The low-carb, high-fat approach to the keto diet limits the types of foods you can have, and entire food groups are eliminated entirely. Beans, legumes, and whole grains are out, as are many fruits and vegetables. Many of these foods carry vitamins, minerals, and other nutrients you can’t get from any other source, and without them, you may start to experience nutritional deficiencies.
“Keto is not a great long-term diet, as it is not a balanced diet,” says Nancy Rahnama, MD, an internal medicine and bariatric specialist in Los Angeles. “A diet that is devoid of fruit and vegetables will result in long-term micronutrient deficiencies that can have other consequences,” she says. “The keto diet can be used for short-term fat loss, as long as it is under medical supervision.”
Constipation and bowel changes
Eliminating most fruits and vegetables can have other consequences, too. Without fiber-rich foods, you may begin to experience bowel changes, including difficulty having a bowel movement and eventually constipation. Luiza Petre, MD, a board-certified cardiologist and weight management specialist in New York City, suggests focusing on eating more low-carb, fiber-rich foods to help beat this bowel issue. “Try fibrous vegetables, such as broccoli, asparagus, and cabbage, consume more fat like MCT oil, coconut oil, or ghee, and, as always, drink plenty of water,” she says.
Loss of electrolytes
As ketosis begins, your body will start dumping glycogen, which is an energy source of carbohydrate stored in the muscles and liver.
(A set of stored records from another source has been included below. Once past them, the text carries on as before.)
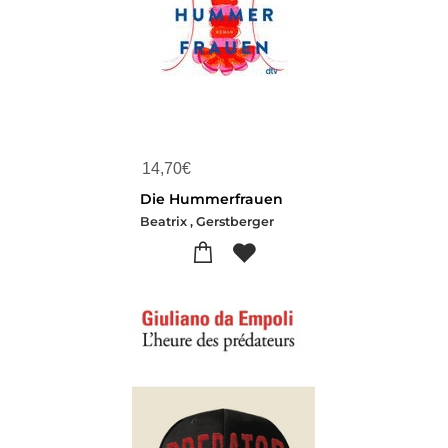
14,70
€
Die Hummerfrauen
Beatrix , Gerstberger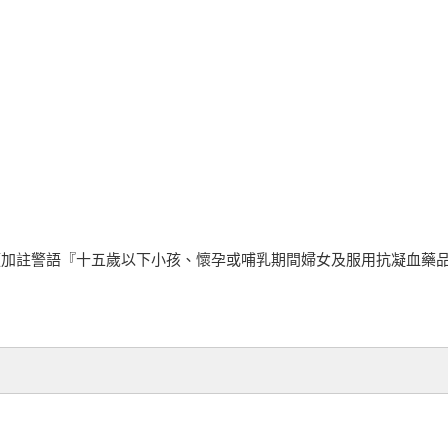
須加註警語『十五歲以下小孩、懷孕或哺乳期間婦女及服用抗凝血藥品(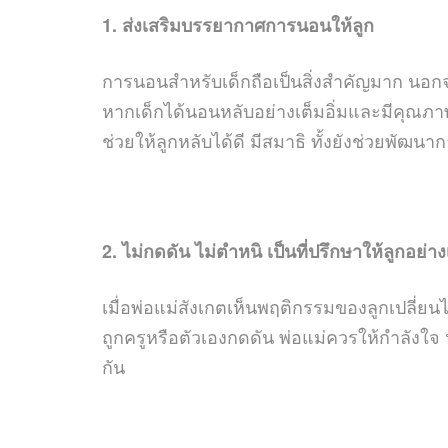
1. ส่งเสริมบรรยากาศการนอนให้ลูก
การนอนสำหรับเด็กถือเป็นสิ่งสำคัญมาก นอก
หากเด็กได้นอนหลับอย่างเต็มอิ่มและมีคุณภา
ช่วยให้ลูกหลับได้ดี มีสมาธิ ทั้งยังช่วยพั
2. ไม่กดดัน ไม่ตำหนิ เป็นที่ปรึกษาให้ลูกอย่า
เมื่อพ่อแม่สังเกตเห็นพฤติกรรมของลูกเปลี่ยนไป
ถูกครูหรือตัวเองกดดัน พ่อแม่ควรให้กำลังใจ 
กัน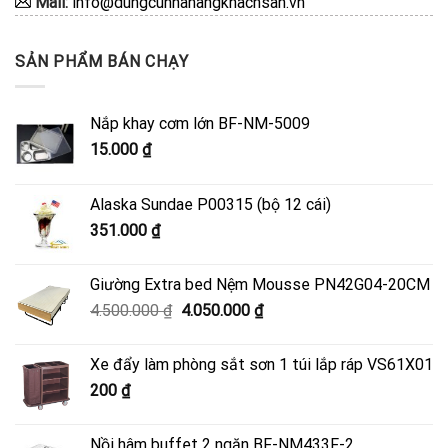
Mail:
info@dungcunhahangkhachsan.vn
SẢN PHẨM BÁN CHẠY
Nắp khay cơm lớn BF-NM-5009
15.000
₫
Alaska Sundae P00315 (bộ 12 cái)
351.000
₫
Giường Extra bed Nệm Mousse PN42G04-20CM
Giá
Giá
4.500.000
₫
4.050.000
₫
gốc
hiện
là:
tại
Xe đẩy làm phòng sắt sơn 1 túi lắp ráp VS61X01
4.500.000 ₫.
là:
200
₫
4.050.000 ₫.
Nồi hâm buffet 2 ngăn BF-NM433F-2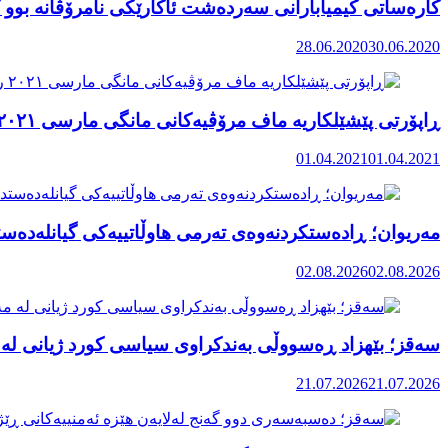
کارەساتی کیمیابارانی سەردەشت ئاکارێکی نامرۆڤانە بوو ک
28.06.2020
30.06.2020
ڕاپۆرتی پێشێلکاریە ماف مرۆڤیەکانی مانگی مارسی ٢٠٢١ رۆژهەڵاتی کوردستان
01.04.2021
01.04.2021
مەریوان؛ ڕادەستکردنەوەی تەرمی هاوڵاتییەکی گیانلەدەستد
02.08.2026
02.08.2026
سەقز؛ بێهزاد ڕەسووڵی بەندکراوی سیاسی کورد ژیانی لە 
21.07.2026
21.07.2026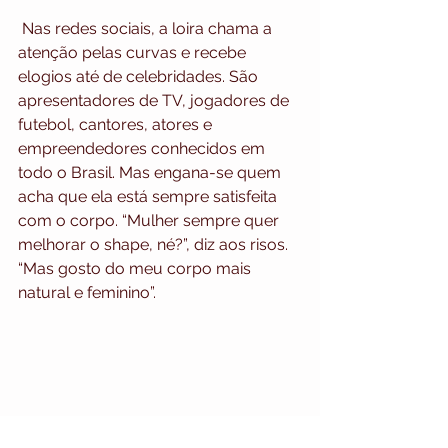
 Nas redes sociais, a loira chama a 
atenção pelas curvas e recebe 
elogios até de celebridades. São 
apresentadores de TV, jogadores de 
futebol, cantores, atores e 
empreendedores conhecidos em 
todo o Brasil. Mas engana-se quem 
acha que ela está sempre satisfeita 
com o corpo. “Mulher sempre quer 
melhorar o shape, né?”, diz aos risos. 
“Mas gosto do meu corpo mais 
natural e feminino”.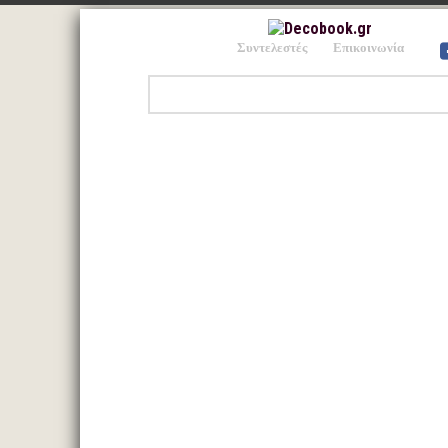
Συντελεστές
Επικοινωνία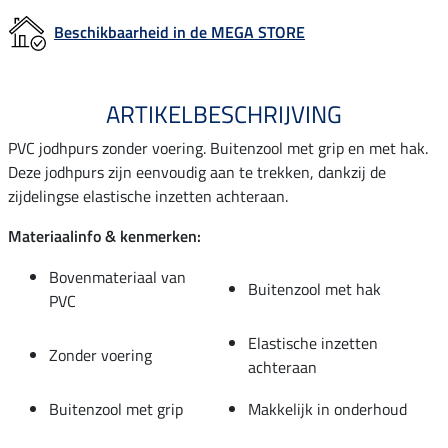
Beschikbaarheid in de MEGA STORE
ARTIKELBESCHRIJVING
PVC jodhpurs zonder voering. Buitenzool met grip en met hak.
Deze jodhpurs zijn eenvoudig aan te trekken, dankzij de
zijdelingse elastische inzetten achteraan.
Materiaalinfo & kenmerken:
Bovenmateriaal van
Buitenzool met hak
PVC
Elastische inzetten
Zonder voering
achteraan
Buitenzool met grip
Makkelijk in onderhoud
This will increase how often you urinate and can lead to an inevitable loss of electrolytes, Dr. Rahnama says. Electrolytes are essential to cardiac function and normal heart beating. “The loss of electrolytes, such as sodium, magnesium, and potassium will put the dieter at risk of a cardiac arrhythmia,” Dr. Rahnama adds.
Look for natural sources of electrolytes or take an over-the-counter supplement. “Avocados, leafy greens, asparagus, and cruciferous veggies are great for providing important electrolytes, says Josh Axe, a doctor of chiropractic, certified doctor of natural medicine and clinical nutritionist in Nashville, TN. Ax also suggests a magnesium supplement to help you sleep and avoid cramps or constipation.